As the Civil War ground on, and the fate of the young nation hung in the balance, Ralph Waldo Emerson argued vehemently for a federal emancipation of the slaves. “Morality,” above all else, he asserted, “is the object of government.” He lauded President Lincoln for his principled moves in that direction.

Emancipation is the demand of civilization. That is a principle; everything else is an intrigue …

The end of all political struggle is to establish morality as the basis of all legislation. It is not free institutions, ’t is not a republic, ’t is not a democracy, that is the end—no, but only the means. Morality is the object of government. We want a state of things in which crime shall not pay. This is the consolation on which we rest in the darkness of the future and the afflictions of to-day, that the government of the world is moral, and does forever destroy what is not …

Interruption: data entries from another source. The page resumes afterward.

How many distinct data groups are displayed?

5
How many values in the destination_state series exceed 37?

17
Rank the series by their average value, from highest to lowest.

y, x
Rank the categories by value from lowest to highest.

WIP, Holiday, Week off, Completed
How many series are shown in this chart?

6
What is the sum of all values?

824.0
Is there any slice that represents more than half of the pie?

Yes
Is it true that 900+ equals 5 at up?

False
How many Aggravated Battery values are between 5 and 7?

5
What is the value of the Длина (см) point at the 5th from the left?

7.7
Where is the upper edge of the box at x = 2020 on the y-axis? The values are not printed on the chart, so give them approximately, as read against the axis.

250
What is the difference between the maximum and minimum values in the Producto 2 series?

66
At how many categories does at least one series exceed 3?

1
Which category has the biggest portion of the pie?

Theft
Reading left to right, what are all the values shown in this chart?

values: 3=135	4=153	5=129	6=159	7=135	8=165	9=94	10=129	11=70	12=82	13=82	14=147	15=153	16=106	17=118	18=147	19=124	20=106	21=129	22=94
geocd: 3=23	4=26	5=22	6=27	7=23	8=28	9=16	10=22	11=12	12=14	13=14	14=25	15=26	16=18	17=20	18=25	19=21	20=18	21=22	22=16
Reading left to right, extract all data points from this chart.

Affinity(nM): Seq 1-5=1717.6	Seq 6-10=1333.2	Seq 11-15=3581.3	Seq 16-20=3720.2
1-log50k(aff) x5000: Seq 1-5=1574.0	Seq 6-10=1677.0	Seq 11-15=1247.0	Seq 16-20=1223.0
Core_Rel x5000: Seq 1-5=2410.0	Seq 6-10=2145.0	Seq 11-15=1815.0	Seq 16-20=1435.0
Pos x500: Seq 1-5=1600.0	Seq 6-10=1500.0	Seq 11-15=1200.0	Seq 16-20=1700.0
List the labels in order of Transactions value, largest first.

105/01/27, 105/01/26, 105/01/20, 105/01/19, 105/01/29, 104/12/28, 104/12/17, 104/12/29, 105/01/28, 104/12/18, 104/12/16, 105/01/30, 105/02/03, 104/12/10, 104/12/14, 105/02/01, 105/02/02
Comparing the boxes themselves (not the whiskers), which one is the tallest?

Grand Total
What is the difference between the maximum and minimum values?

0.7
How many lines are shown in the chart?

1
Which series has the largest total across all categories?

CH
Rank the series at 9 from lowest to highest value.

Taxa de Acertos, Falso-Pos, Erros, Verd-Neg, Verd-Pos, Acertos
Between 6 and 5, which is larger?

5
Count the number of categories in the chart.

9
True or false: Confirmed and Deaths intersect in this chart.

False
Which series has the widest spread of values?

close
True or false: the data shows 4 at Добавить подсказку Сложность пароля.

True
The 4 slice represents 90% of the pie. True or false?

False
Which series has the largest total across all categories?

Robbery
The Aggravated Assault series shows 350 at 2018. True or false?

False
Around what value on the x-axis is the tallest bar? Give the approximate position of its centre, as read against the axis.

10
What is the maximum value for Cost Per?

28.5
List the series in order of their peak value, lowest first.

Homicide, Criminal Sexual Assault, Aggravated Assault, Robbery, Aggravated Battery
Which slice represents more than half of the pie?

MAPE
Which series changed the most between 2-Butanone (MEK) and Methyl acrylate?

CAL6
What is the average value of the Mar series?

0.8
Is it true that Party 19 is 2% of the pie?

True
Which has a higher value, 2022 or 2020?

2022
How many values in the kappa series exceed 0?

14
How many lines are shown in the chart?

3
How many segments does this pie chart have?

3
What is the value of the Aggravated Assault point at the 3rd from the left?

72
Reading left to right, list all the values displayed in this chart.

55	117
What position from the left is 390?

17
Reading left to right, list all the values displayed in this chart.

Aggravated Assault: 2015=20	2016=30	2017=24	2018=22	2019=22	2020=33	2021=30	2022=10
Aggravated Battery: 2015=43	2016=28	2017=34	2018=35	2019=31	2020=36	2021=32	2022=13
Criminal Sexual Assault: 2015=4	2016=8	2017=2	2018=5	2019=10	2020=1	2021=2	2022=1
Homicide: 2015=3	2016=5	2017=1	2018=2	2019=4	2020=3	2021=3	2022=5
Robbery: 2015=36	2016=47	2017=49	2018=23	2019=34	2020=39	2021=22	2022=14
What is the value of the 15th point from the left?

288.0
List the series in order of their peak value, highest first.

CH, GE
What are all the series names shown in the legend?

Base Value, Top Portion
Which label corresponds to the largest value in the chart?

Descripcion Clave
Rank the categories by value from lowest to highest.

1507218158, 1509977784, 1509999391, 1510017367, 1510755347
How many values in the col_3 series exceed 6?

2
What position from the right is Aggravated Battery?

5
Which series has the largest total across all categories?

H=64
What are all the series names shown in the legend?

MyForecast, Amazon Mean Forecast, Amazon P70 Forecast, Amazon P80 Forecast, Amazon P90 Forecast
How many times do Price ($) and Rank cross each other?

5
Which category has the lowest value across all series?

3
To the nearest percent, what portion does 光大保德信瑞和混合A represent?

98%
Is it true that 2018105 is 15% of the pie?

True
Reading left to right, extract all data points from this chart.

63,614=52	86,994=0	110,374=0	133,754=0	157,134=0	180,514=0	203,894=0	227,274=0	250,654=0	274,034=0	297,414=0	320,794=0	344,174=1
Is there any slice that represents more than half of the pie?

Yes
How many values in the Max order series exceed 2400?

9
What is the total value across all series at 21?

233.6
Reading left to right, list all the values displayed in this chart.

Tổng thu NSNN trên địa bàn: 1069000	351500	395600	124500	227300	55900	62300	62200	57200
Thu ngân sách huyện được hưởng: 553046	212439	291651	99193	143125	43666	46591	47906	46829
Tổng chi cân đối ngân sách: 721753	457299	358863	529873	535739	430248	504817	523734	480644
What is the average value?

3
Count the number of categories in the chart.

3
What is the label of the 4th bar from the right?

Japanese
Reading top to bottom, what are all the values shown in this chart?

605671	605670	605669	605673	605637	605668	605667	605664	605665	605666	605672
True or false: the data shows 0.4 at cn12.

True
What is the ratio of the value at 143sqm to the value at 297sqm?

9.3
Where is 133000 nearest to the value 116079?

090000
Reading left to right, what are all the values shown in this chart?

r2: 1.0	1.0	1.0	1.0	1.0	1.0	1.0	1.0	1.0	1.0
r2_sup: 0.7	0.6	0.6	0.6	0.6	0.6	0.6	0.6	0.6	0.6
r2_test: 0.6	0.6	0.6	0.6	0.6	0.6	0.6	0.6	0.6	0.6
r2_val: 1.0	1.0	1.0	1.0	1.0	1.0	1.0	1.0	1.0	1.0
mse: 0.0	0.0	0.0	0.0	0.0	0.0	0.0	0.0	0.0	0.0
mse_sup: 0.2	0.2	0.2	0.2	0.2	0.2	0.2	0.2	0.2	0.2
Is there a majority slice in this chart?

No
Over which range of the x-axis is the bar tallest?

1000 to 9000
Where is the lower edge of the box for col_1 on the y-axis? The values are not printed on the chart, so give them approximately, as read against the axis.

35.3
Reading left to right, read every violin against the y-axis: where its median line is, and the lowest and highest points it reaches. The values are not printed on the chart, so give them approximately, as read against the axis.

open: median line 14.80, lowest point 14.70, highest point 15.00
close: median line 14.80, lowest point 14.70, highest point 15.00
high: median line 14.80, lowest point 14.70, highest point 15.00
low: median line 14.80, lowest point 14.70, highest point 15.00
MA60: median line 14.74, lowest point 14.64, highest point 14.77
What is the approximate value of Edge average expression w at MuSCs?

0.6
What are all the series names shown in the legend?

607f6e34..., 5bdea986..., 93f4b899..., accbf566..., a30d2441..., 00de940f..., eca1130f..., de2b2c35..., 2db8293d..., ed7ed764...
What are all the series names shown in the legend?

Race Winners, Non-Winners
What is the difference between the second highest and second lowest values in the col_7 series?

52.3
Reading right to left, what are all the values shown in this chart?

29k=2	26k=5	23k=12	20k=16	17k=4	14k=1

President Lincoln has proposed to Congress that the Government shall coöperate with any State that shall enact a gradual abolishment of Slavery. In the recent series of national successes, this Message is the best. It marks the happiest day in the political year. The American Executive ranges itself for the first time on the side of freedom. If Congress has been backward, the President has advanced. This state-paper is the more interesting that it appears to be the President’s individual act, done under a strong sense of duty. He speaks his own thought in his own style. All thanks and honor to the Head of the State!